CROI 2015: Stopping Co-trimoxazole During ART Raises Risk of Bacterial Illness and Malaria
- Details
- Category: Opportunistic Illness (OIs)
- Published on Friday, 20 March 2015 00:00
- Written by Keith Alcorn

Stopping trimethoprim/sulfamethoxazole (Co-trimoxazole) prophylaxis increases the risk of serious bacterial infections and malaria, even at high CD4 cell counts, among people with HIV taking antiretroviral therapy (ART) in Uganda, according to results of a randomized trial presented by Jonathan Levin of the UK Medical Research Council at the recent 2015 Conference on Retroviruses and Opportunistic Infections (CROI) in Seattle.
[Produced in collaboration with Aidsmap]
Co-trimoxazole (TMP-SMX; brands include Bactrim and Septra, generics also available) is a sulfa-based combination antibiotic that is used to treat bacterial infections. Taken regularly as prophylaxis, it provides protection against a variety of bacterial infections and also against malaria (caused by a protozoan).
Co-trimoxazole prophylaxis is recommended for all adults with HIV who have CD4 T-cell counts below 350 cells/mm3 and for all people with symptomatic HIV disease (WHO stages 3 or 4) regardless of CD4 cell count.

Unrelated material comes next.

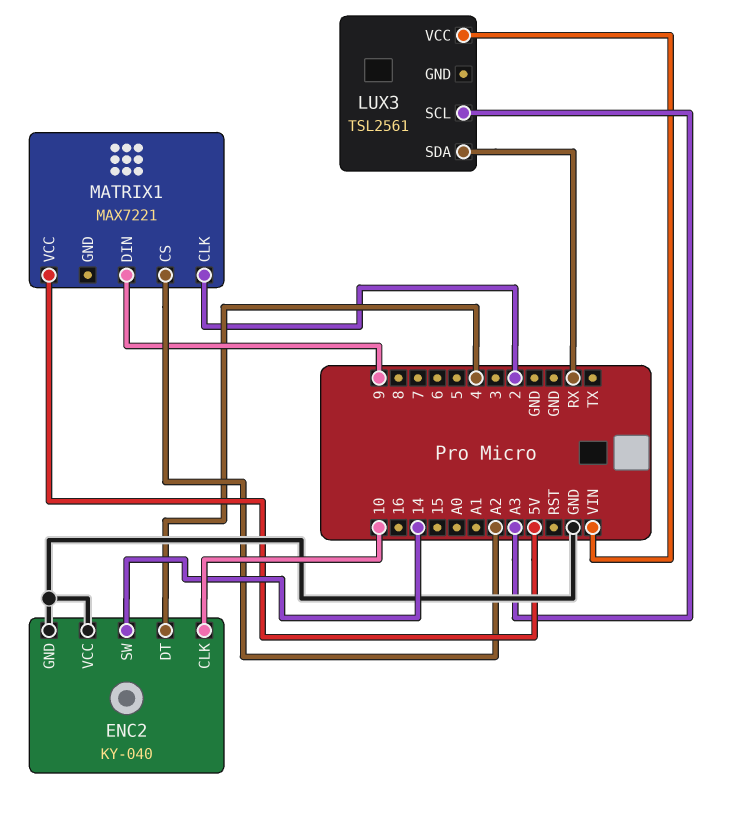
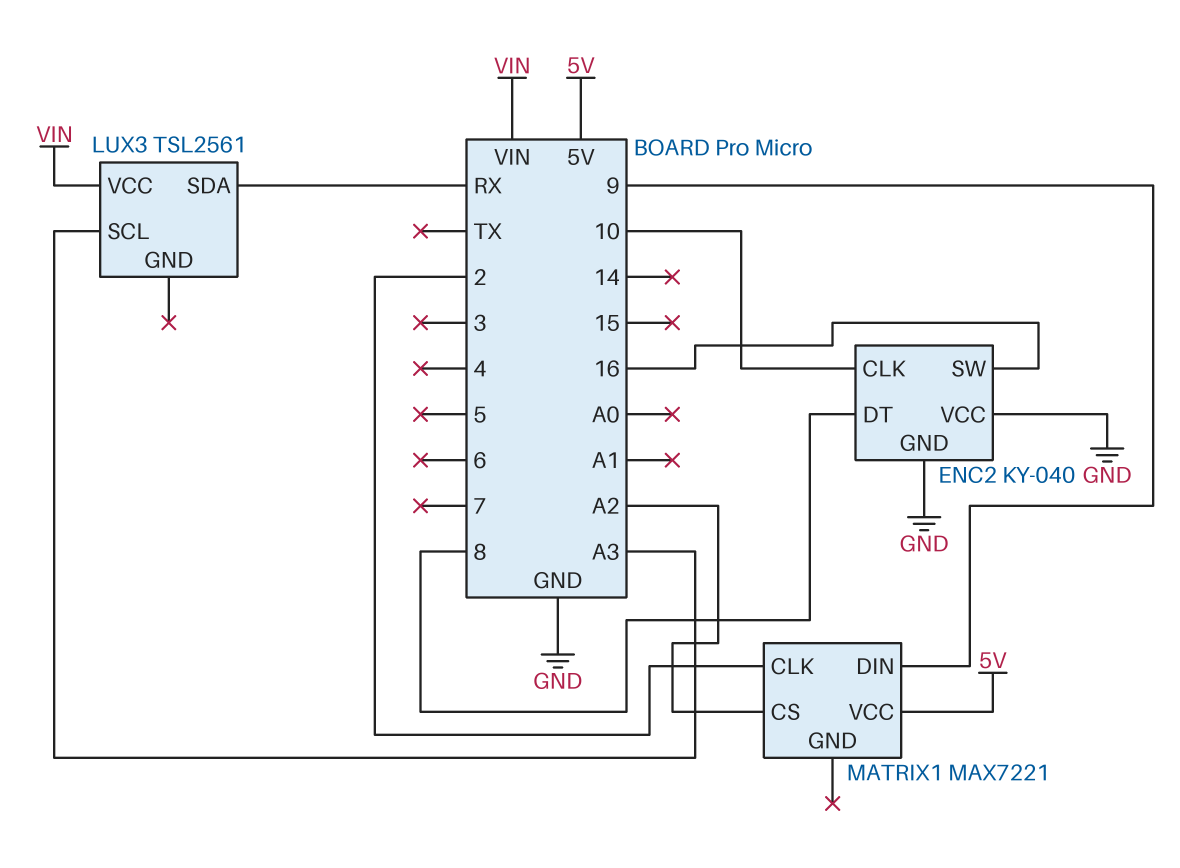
ENC2 pin DT: 4 -> 8
ENC2 pin SW: 14 -> 16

Updated WHO guidelines issued in December 2014 recommended that co-trimoxazole prophylaxis could be stopped in adults taking antiretroviral therapy if they are virally suppressed and show evidence of immune recovery. However, the guidance noted that the quality of the evidence to support this conditional recommendation was low. In settings where bacterial infections and malaria are prevalent, co-trimoxazole prophylaxis can be continued regardless of CD4 cell count, the guidelines state.
Long-term co-trimoxazole treatment increases the pill burden for people taking ART, which may compromise adherence, and may also cause toxicity such as neutropenia (low levels of white blood cells called neutrophils which fight off bacterial and fungal infections). It is also an additional burden for pharmacies to manage co-trimoxazole stocks, and the additional disease prevention benefit for people on stable ART in settings with a high burden of bacterial infections is unclear.
In order to answer these questions, the Medical Research Council designed a study to test whether it is safe to stop co-trimoxazole prophylaxis in a setting with a high frequency of infections that are preventable by co-trimoxazole.
The COSTOP study randomized adults on ART with CD4 cell counts above 250 cells/mm3 to continue co-trimoxazole prophylaxis or receive a placebo. The study enrolled 2180 participants at 2 sites in rural Uganda. Participants had a median CD4 count of 518 cells/mm3 and had completed a median of 4 years of antiretroviral treatment. 93% of participants were followed for at least 1 year.
The study was blinded to investigators and participants. The primary endpoints were the time to death or the first clinical event that was preventable by co-trimoxazole, along with grade 3 and 4 hematological adverse events. The study assessed efficacy by intent-to-treat analysis and by a per-protocol analysis in which participants were evaluable if they had taken at least 80% of their pills for each period between study visits.
After 2 years of follow up, the per-protocol analysis showed significantly more primary endpoints in the placebo arm compared with the co-trimoxazole arm (2.94 vs 1.84 per 100 person-years; adjusted HR 1.57, 90% CI 1.12-2.21).
The most frequently occurring events were bacterial pneumonia (33 in the placebo arm vs 20 in the co-trimoxazole arm) and recurrent upper respiratory infections (4 vs 5, respectively). There were 6 deaths considered to be preventable by cotrimoxazole, 4 in the placebo arm and 2 in the co-trimoxazole arm (1 of these was due to malaria).
Hematological adverse events were significantly less frequent in the placebo arm than in the co-trimoxazole arm (10.6 vs 15.3 per 100 person-years; adjusted HR 0.70, 90% CI 0.59-0.82). Severe (grade 4) neutropenia occurred in a substantial minority of participants in both arms of the study, but it was more frequent in the co-trimoxazole arm (8.2% vs 5.0%).
Malaria was significantly less frequent among those who received co-trimoxazole (4.1 vs 13.9 cases per 100 person-years; adjusted HR 3.43, 95% CI 2.69-4.38). Hospitalization was also more frequent in the placebo group, especially for malaria.
Co-trimoxazole recipients had significantly lower CD4 cell counts (469 vs 495 cells/mm3) and were more likely to experience no increase in CD4 cells during the first 48 weeks of the study.
The researchers concluded that this study did not demonstrate that stopping co-trimoxazole was non-inferior to continuing prophylaxis.
3/20/15
Reference
P Munderi, JB Levin, Z Anywaine, et al. Is It Safe to Stop Cotrimoxazole in Adults on ART: COSTOP, a Noninferiority RCT. 2015 Conference on Retroviruses and Opportunistic Infections. Seattle, February 23-24, 2015. Abstract 94.